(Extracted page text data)
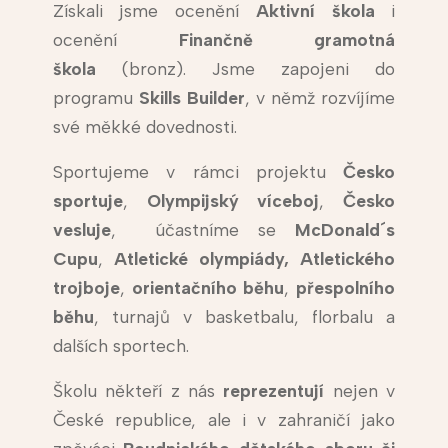
Získali jsme ocenění
Aktivní škola
i
ocenění
Finančně gramotná
škola
(bronz). Jsme zapojeni do
programu
Skills Builder
, v němž rozvíjíme
své měkké dovednosti.
Sportujeme v rámci projektu
Česko
sportuje
,
Olympijský víceboj
,
Česko
vesluje
, účastníme se
McDonald´s
Cupu
,
Atletické olympiády,
Atletického
trojboje
,
orientačního běhu
,
přespolního
běhu
, turnajů v basketbalu, florbalu a
dalších sportech.
Školu někteří z nás
reprezentují
nejen v
České republice, ale i v zahraničí jako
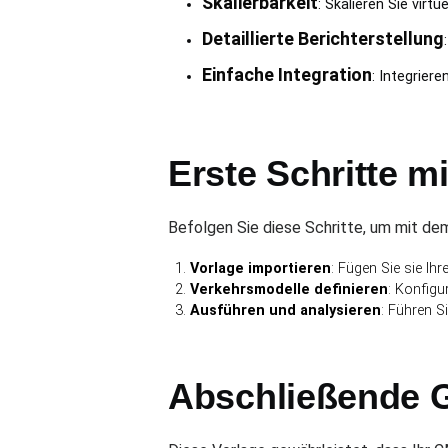
Skalierbarkeit
: Skalieren Sie vir
Detaillierte Berichterstellung
Einfache Integration
: Integriere
Erste Schritte mi
Befolgen Sie diese Schritte, um mit de
Vorlage importieren
: Fügen Sie sie Ih
Verkehrsmodelle definieren
: Konfigu
Ausführen und analysieren
: Führen 
Abschließende 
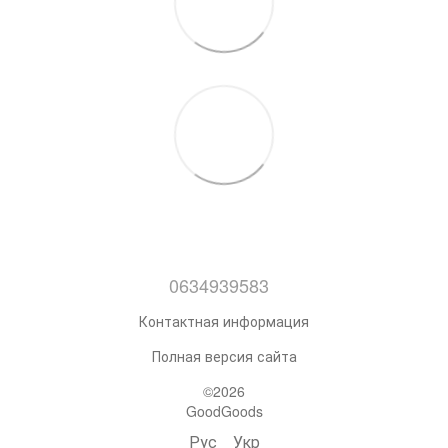
0634939583
Контактная информация
Полная версия сайта
©2026
GoodGoods
Рус
Укр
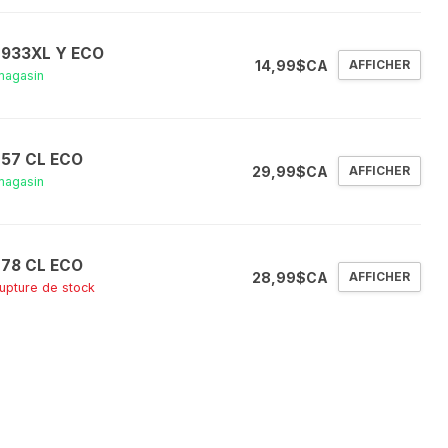
 933XL Y ECO
14,99$CA
AFFICHER
magasin
 57 CL ECO
29,99$CA
AFFICHER
magasin
 78 CL ECO
28,99$CA
AFFICHER
rupture de stock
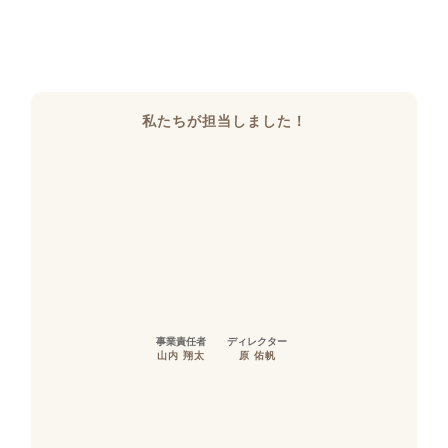
私たちが担当しました！
事業責任者
ディレクター
山内 翔太
原 佑帆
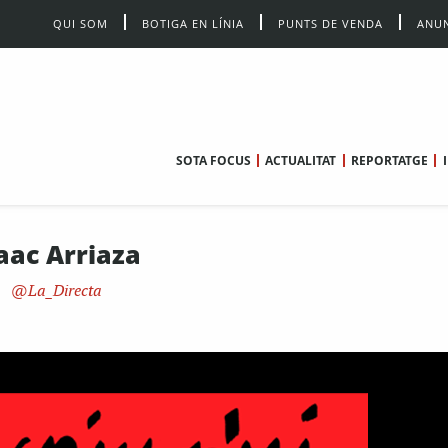
QUI SOM
BOTIGA EN LÍNIA
PUNTS DE VENDA
ANUN
SOTA FOCUS
ACTUALITAT
REPORTATGE
aac Arriaza
La_Directa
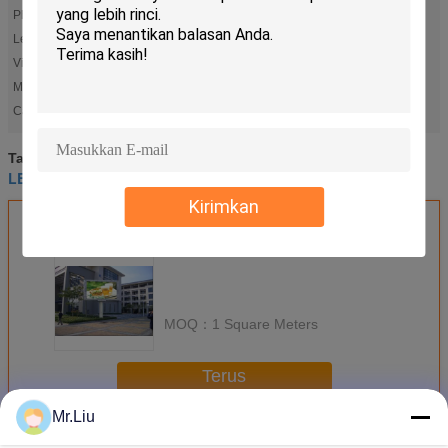
Physical density:
27777
Led chip:
smd3535
Viewing distance:
6m-70m
Max power consumption:
900W/sqm
led panel outdoor
LED layar iklan outdoor
Cahaya Tinggi:
,
dipimpin panel luar ruangan
layar dipimpin hd
Tag:
,
,
LED layar iklan outdoor
Kirimkan
Dapatkan Harga Terbaik untuk
MOQ：
1 Square Meters
Terus
Mr.Liu
Video dinding luar yang dipimpin
Lebih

→ Task prompt: Please say how many lines of the records contain the word "Schritte", giving the number by itself.

→ Answer: 2